While many Americans are struggling, many members of Congress are making money on stock trades that are illegal for everyone else.
After "60 Minutes" reported on the problem, a bill to ban lawmakers from insider trading is finally on the fast track.
CBS News correspondent Nancy Cordes reports that, as the parties lock horns on a payroll tax cut - and just about everything else - it is the only bill on a bipartisan fast track.
It's called the "Stock Act" and it would explicitly ban members of Congress and staffers from profiting on non-public information gained through their work on Capitol Hill.
"We must make it unambiguous that this behavior is illegal," said Sen. Kirsten Gillibrand (D-N.Y.).
"We should not be shielding Congress from laws that apply to other Americans," said Sen. Susan Collins (R-Maine).
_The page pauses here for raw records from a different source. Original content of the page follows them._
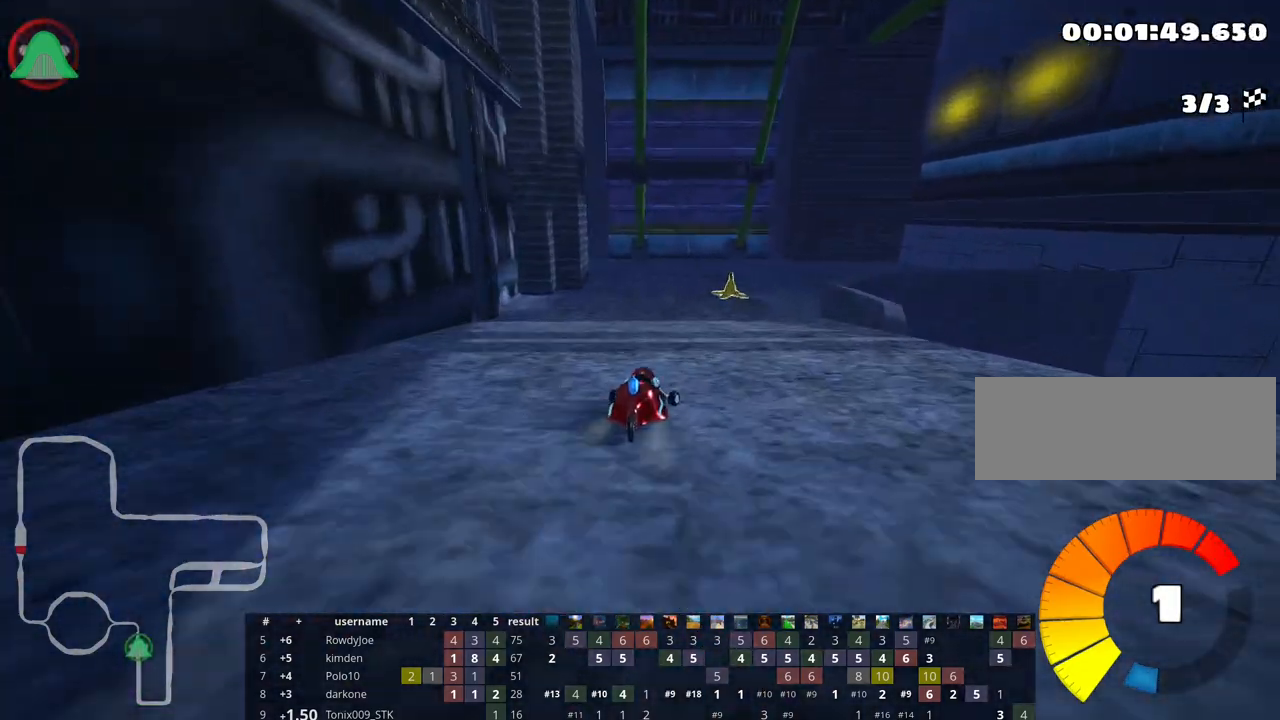
{"keys": ["left", "skid"], "events": [[17, "left", "down"], [133, "left", "up"], [183, "right", "down"], [333, "left", "down"], [383, "right", "up"]]}
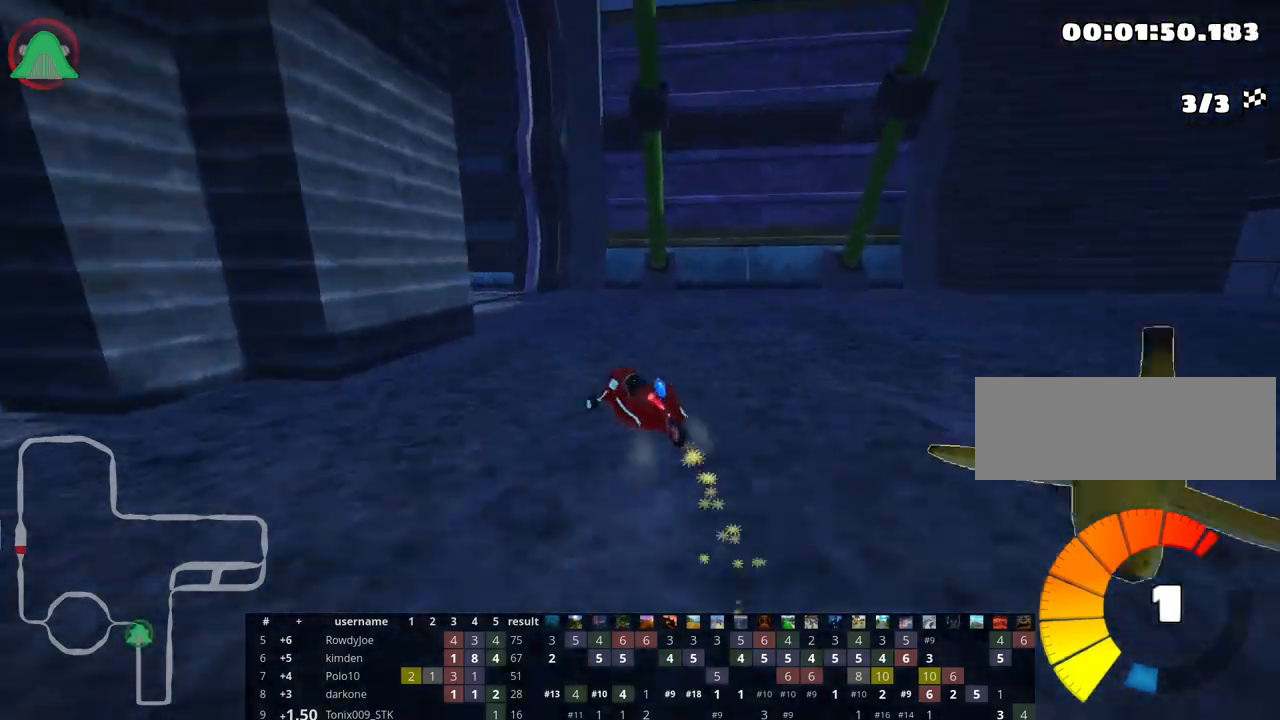
{"keys": ["left", "up"], "events": [[167, "skid", "up"], [367, "up", "down"]]}
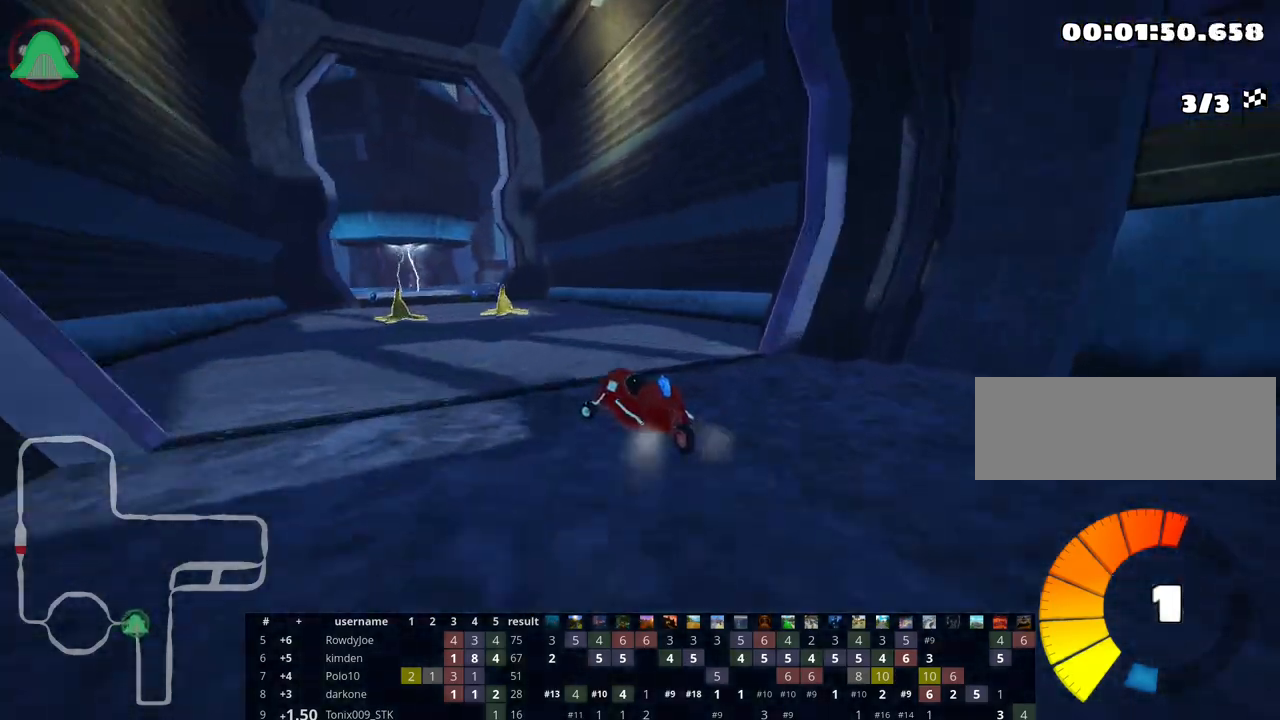
{"keys": ["nitro", "right", "skid", "up"], "events": [[100, "left", "up"], [267, "skid", "down"], [283, "right", "down"], [483, "nitro", "down"]]}
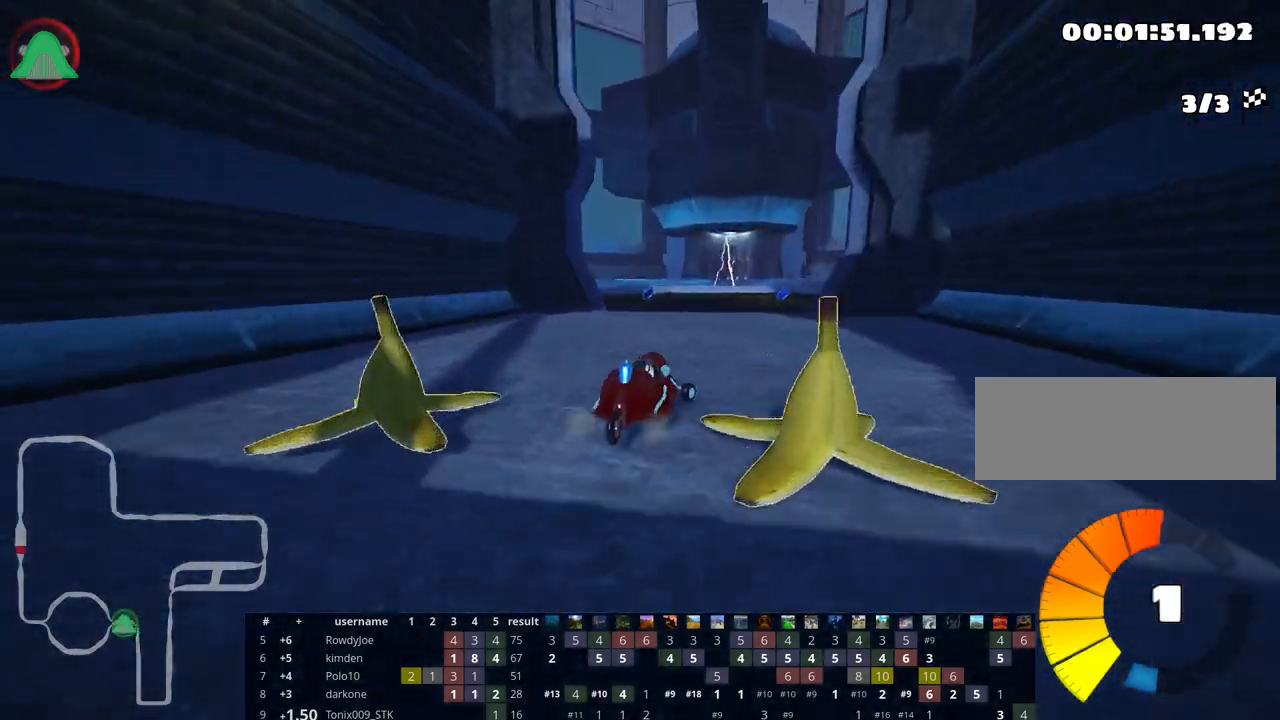
{"keys": ["up"], "events": [[150, "nitro", "up"], [417, "skid", "up"], [467, "right", "up"]]}
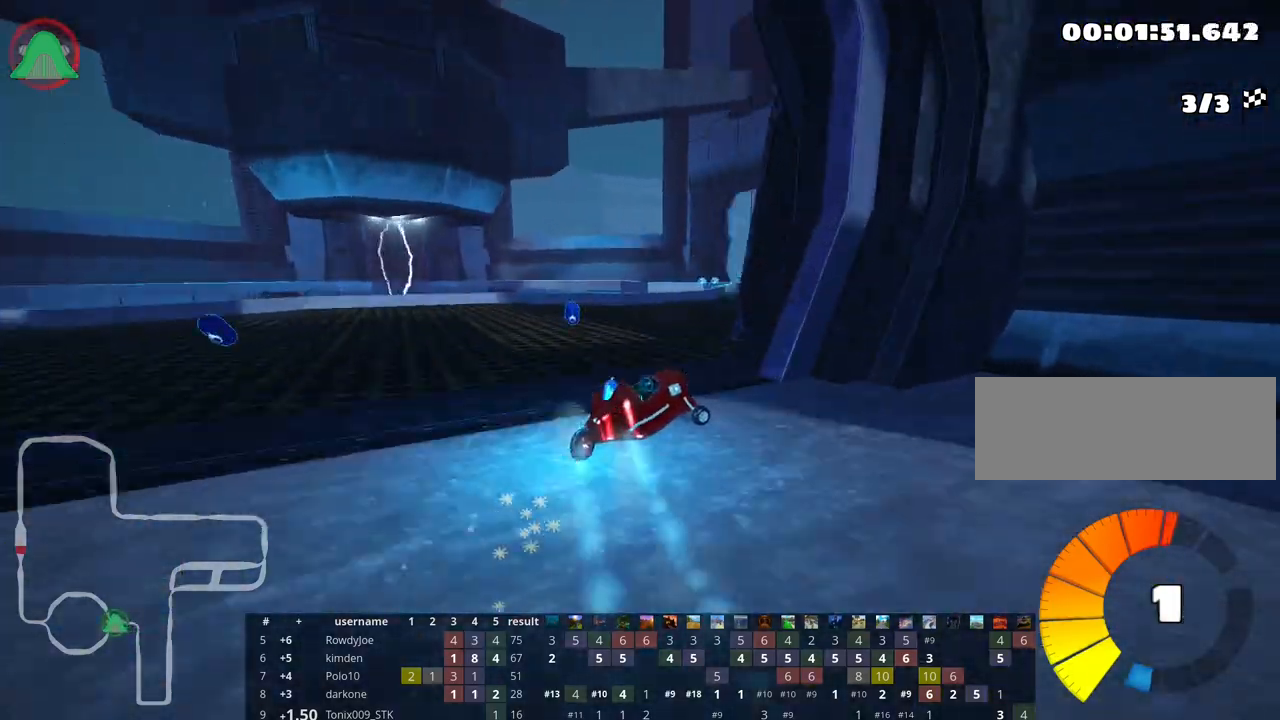
{"keys": ["left", "skid", "up"], "events": [[367, "skid", "down"], [400, "left", "down"]]}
Before the "60 Minutes" piece aired last month, the Stock Act had been languishing for five years. New York Democratic Congresswoman Louise Slaughter had only managed to round up nine co-sponsors.
"Now we have 138," Slaughter said.
Slaughter was inspired to introduce her bill after a staffer to former House Speaker Tom Delay was caught making thousands of day trades from his office.
"What I want to do is nip it in the bud. I don't want any more of it," Slaughter said.
House Speaker John Boehner, who was asked about his investments in the "60 Minutes" story, said Thursday that members are already bound by Congressional ethics guidelines.
"I think the SEC also has pretty clear rules," Boehner said.
But his fellow Republican, Massachusetts Sen. Scott Brown, disagreed.
"There hasn't been one prosecution. If the SEC has this power, why don't they use it?" Brown asked.
House Minority Leader Nancy Pelosi, whose investments were also examined by "60 Minutes," said Thursday she would support the bill too.
"I would hope that it's not as necessary as the whoop-de-do over it makes it seem," Pelosi said.
After years of ignoring this bill, many members now see supporting it as a no-brainer, because it shows they're willing to crack down on their own behavior, at a time when their approval rating stands at just 9 percent.